Now, people just want to know what I am about because I am Femi Otedola’s daughter. And they can easily say, “She is not that good” just because she is Otedola’s daughter. I have had people come up to me and be like, “You are nothing like I thought you will be.” People are more prone to assume anything about me. I could do a really good DJ stuff, but because someone may have had a problem with my dad they may not just be happy about my work. They already decided that I am a bad DJ.


In an interview in 2014, you said people should not look at your father, but should look at your talent. Has that perception changed?

I feel like it is changing with Green Light, for example. Being able to produce my own song and the song is a good song, working with someone like Tekno instead of Davido shows that I am a credible musician. Yes, my father may be who he is, but I understand and can make good music. So, I don’t think anyone would like Green Light because it is a Femi Otedola’s daughter’s song. I feel like the perceptions are changing.


Recently your sister, Tolani, introduced herself to the music industry with a new single. Any chance of working together with her?

Yes, my sister Tolani just launched her music career. She is my older sister and I am very excited for her. She has been doing music for a while, but the whole world has finally gotten to hear her. And as far as doing music together, I definitely think that we will. As you can guess, our house is never quiet. My father has got GTO fashion, who is the youngest girl. She has her fashion blog. He’s got Cuppy, who is a DJ and now, he’s got Tolani who is a singer. I would like to do something with Tolani. My younger sister, Temi, and I have done a lot of things together. I think it will be great to do something with my older sister.


DJ Jimmy Jatt more or less began the collaboration between DJ and artistes. What is your take on that?

Uncle Jimmy has been a father figure for all Nigerian DJs. And it is amazing what he did because with him came a crop of new DJs like Neptune, Xclusive, Spinall. There are so many DJs doing amazing things. For me, it is important I create my own path. I didn’t come out like saying, “DJ Cuppy”, I am literally singing. I want Cuppy to be that DJ that pushed the buttons; that did different things especially for young people.
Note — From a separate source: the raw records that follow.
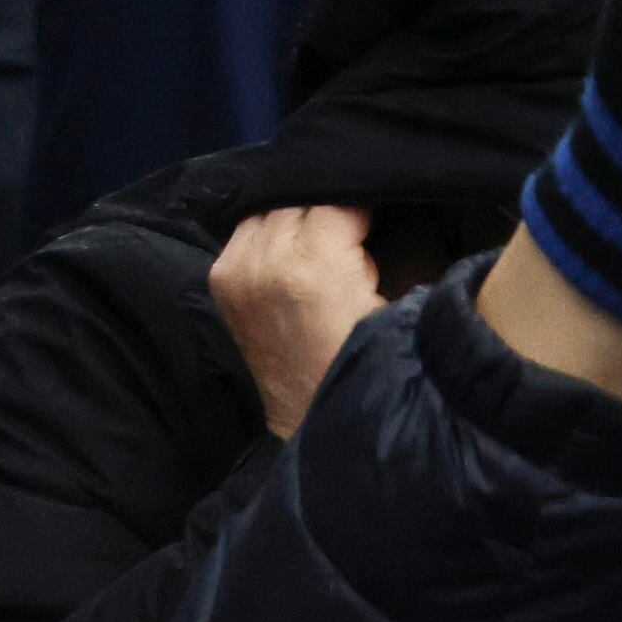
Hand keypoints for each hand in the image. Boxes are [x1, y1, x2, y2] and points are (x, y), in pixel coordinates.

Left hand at [210, 205, 381, 438]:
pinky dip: (270, 235)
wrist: (316, 420)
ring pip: (268, 212)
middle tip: (356, 236)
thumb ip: (397, 251)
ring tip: (327, 245)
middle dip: (329, 212)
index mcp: (313, 266)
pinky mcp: (221, 281)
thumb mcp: (400, 308)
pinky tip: (295, 254)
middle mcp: (265, 261)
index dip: (365, 207)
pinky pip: (245, 234)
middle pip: (299, 201)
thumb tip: (392, 208)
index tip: (382, 216)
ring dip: (297, 220)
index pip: (337, 202)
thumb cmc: (372, 367)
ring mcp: (235, 270)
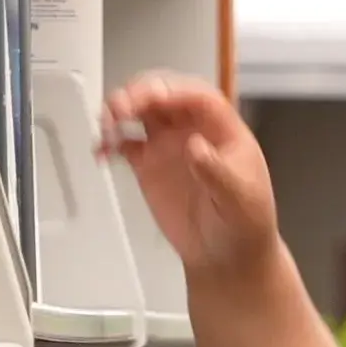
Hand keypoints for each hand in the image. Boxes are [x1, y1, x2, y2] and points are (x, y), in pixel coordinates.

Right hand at [98, 73, 279, 278]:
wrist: (226, 255)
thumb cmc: (244, 223)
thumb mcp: (238, 199)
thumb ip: (217, 172)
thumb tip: (196, 146)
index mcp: (221, 128)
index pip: (196, 97)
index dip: (172, 91)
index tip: (152, 96)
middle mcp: (192, 127)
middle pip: (163, 95)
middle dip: (140, 94)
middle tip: (120, 108)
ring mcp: (168, 143)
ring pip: (140, 112)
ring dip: (120, 111)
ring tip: (106, 125)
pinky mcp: (148, 163)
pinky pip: (124, 143)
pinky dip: (109, 142)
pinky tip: (101, 150)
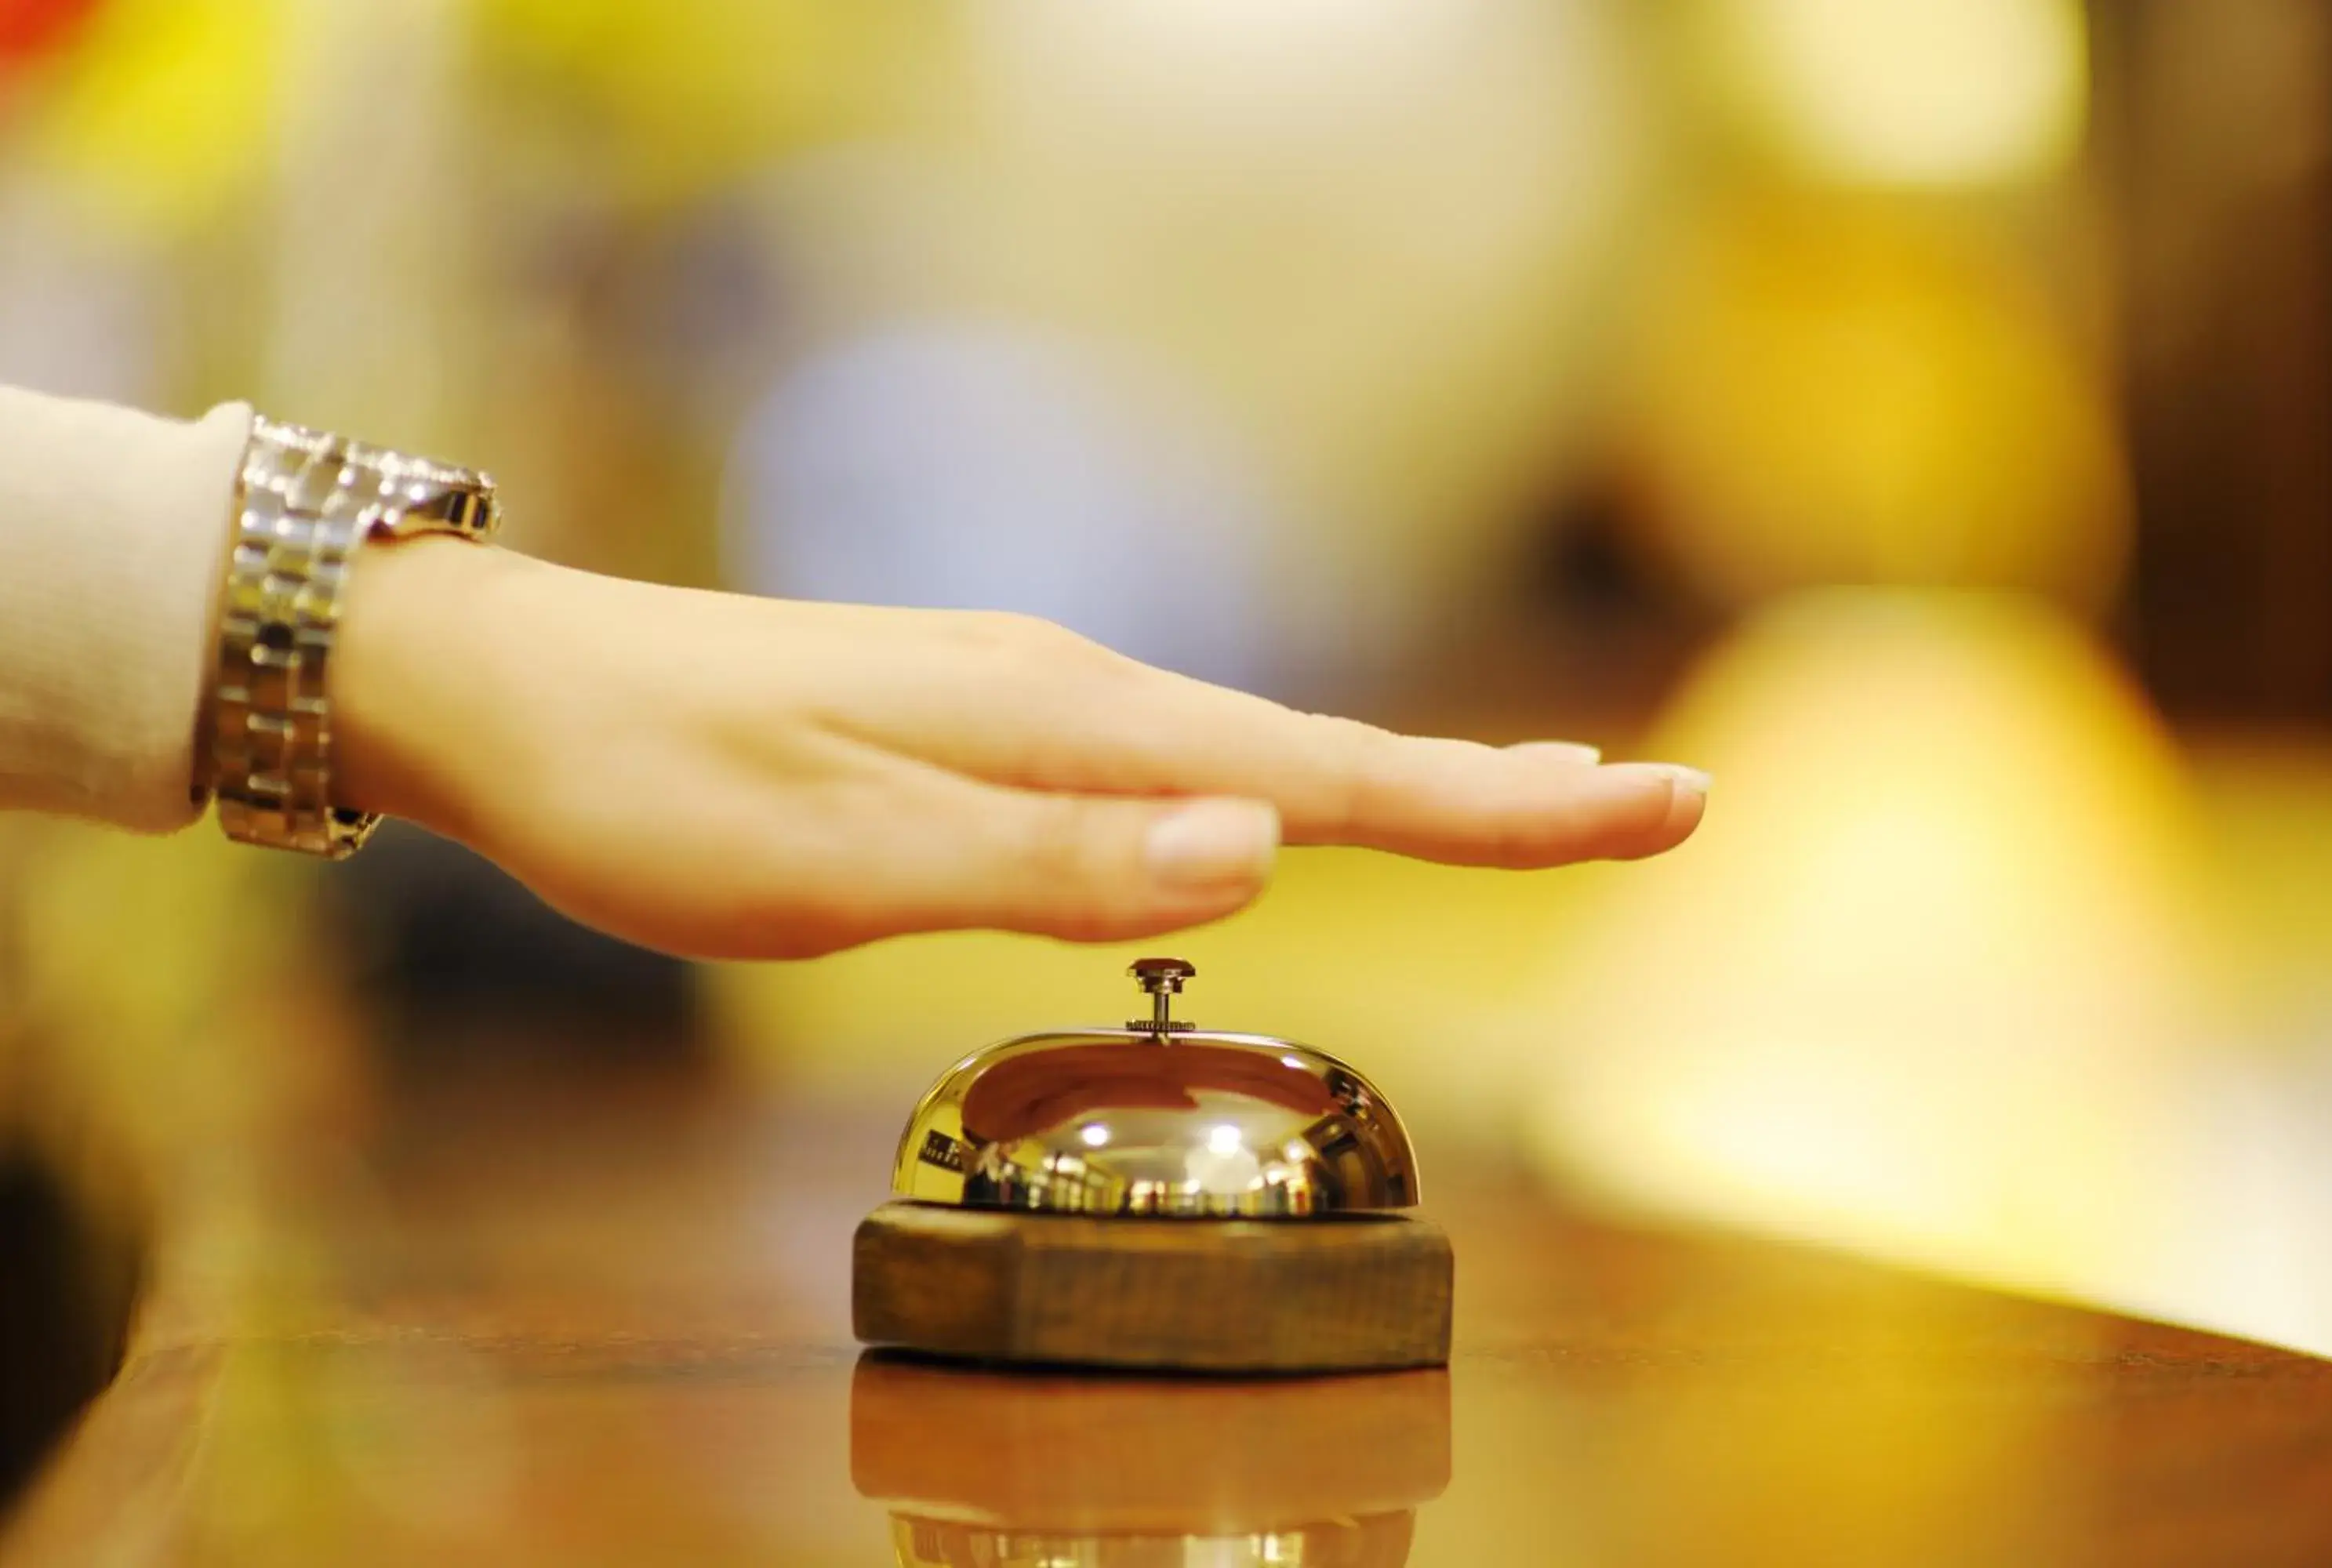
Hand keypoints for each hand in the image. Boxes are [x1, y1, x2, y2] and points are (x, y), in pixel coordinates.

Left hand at [333, 539, 1707, 959]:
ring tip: (1531, 804)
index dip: (1502, 807)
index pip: (1334, 776)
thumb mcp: (839, 860)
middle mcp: (1078, 694)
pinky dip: (1287, 785)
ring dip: (1410, 786)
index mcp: (1069, 727)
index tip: (1658, 808)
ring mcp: (1037, 701)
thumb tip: (1261, 851)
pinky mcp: (990, 724)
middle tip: (1658, 806)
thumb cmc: (664, 790)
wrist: (522, 692)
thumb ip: (1052, 867)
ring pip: (1264, 753)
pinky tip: (1298, 806)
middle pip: (1331, 750)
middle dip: (1500, 789)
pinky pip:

I am turning 25 in a week’s time and it is such a pinnacle point in my career where I have got to make sure that all the things I want to do, I am doing them now. I want Cuppy to be that brand that did things differently.


Who inspires you?

Every successful person I have met has different role models. You have to surround yourself with different types of people and pick the good and leave the bad.


From whom did you get the love for music from?

Showbiz and music has always been a big part of my growing up. My dad loves music. I think in the past, he did something with Shina Peters. Music has been something we loved. Whether listening to music in the car or going to concerts, we were almost into music. My dad used to tell me stories about when he used to go to the shrine. Fela has always been my favourite artiste. While getting educated, I used music as a way of having fun. When I moved abroad, I used to listen to Nigerian music to make me feel better being in the cold. Yes, to answer your question directly, love for music came from home.


How long do you intend to do music and since the family business is big, which of you would be paying attention to your father’s businesses?

I am turning 25. I still consider myself a young person. Yes, I have to make some decisions and I have to think about the future. I feel like I have more to offer music wise: whether that means for me to do one album full of good songs or drop an EP. Green Light has been very well received. I think it shows that I have a lot of potentials. I feel the need to drop one EP or Album that has a body of great work. On the other sides, I have been involved in my father’s business on many levels. If I wasn’t a DJ, I would be an oil trader in an office complaining of how boring it is, but probably making more money than I do now. But for me, I put happiness over money any day. However, I would love to get involved in renewable energy someday.